Tuesday, January 18, 2011

Some Thoughts on Ontology

Recently, there was another throw down between the relationists and the OOO. And almost predictably, it also became annoyingly personal between many of the participants. For various reasons (including that I had too much to do this weekend to actually keep up), I'm not going to respond to any of it. Instead, it merely encouraged me to make a rare post on ontology proper. What is going to follow are a series of relatively unsupported theses on ontology that I sometimes, on occasion, subscribe to. I welcome responses, but I have no real desire to defend current thoughts. So, feel free to disagree. I'll read and think about it. I probably won't defend anything. Though I might, if the spirit moves me.

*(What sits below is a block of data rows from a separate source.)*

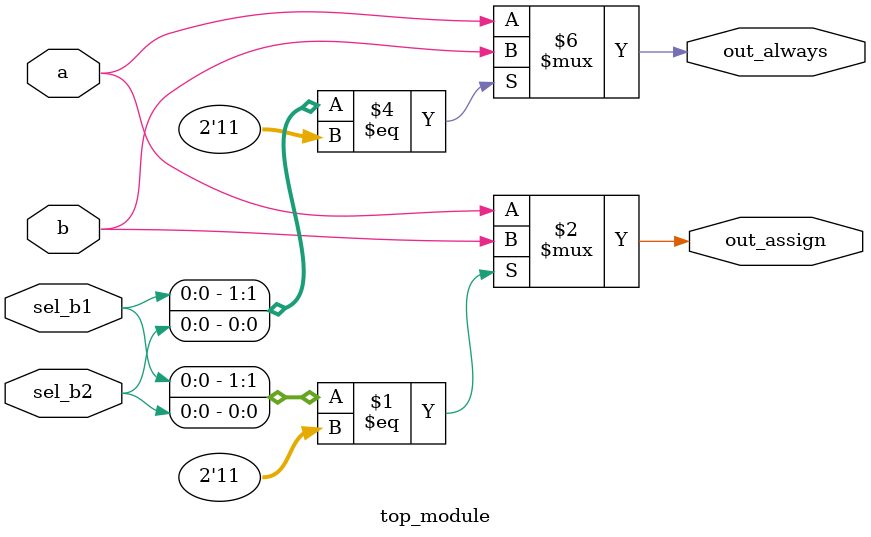
<source format=v>
module top_module(
    input a,
    input b,
    input sel_b1,
    input sel_b2,
    output wire out_assign,
    output reg out_always   ); 
    
    assign out_assign = {sel_b1,sel_b2} == 2'h3 ? b : a;
    
    always @(*) begin
        if( {sel_b1,sel_b2} == 2'h3 ) begin
            out_always = b;
        end else begin
            out_always = a;
    	end
    end

endmodule

</source>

(1) I don't believe in first philosophy. Instead, philosophy is filled with semi-discreet, enmeshing sub-disciplines. Ethics and ontology are two different things, but not wholly different. And more importantly, one doesn't come before the other. (And of course, it could also be aesthetics, epistemology, etc.).

(2) Obviously, I am anti-anthropocentric. In ethics and other things this might be a weak anti-anthropocentrism. I am convinced that we need to extend our ethical duties and obligations to other animals, I am not convinced we do so to my desk. I am, however, completely convinced that my desk is a full ontological being. That is to say, I am a strong anti-anthropocentrist in ontology. For example, in order to open up the desk, I have to first open up the drawer above my lap, and only then am I allowed to open up the drawers to my side. That seems to me that I am dealing with a real ontological interaction. Meanwhile, the conductive elements in the microchips in my computer interact with electricity, and random bits of information occasionally get lost or moved around without my ever telling my computer to do those things. In other words, it is obvious to me that things interact with each other, and humans never have to be on site for this to happen (this is so obvious to me, I wonder how anyone can disagree with it).

(3) I'm not sure about withdrawal. I am sure about opacity. Any system of relation (both internal systems and external systems) has to deal with opacity. This is basically an anti-anthropocentric reading of Glissant's brilliant text, Poetics of Relation. I highly suggest it for anyone who hasn't read it. Opacity means that beings are never given over to another being. This is both true for beings outside of my self, but also beings internal to my self. Now, opacity is not an empirical part of relations to be overcome, but a constitutive part of relations that is both essential and important. As Wittgenstein famously put it, "We have got onto slippery ice where there is no friction and so in a certain sense the conditions are ideal, but also, just because of that, we are unable to walk. We want to walk so we need friction. Back to the rough ground!"

There are a lot more, but I suddenly have to run. If I don't hit the publish button, I know I won't come back to this post anytime soon.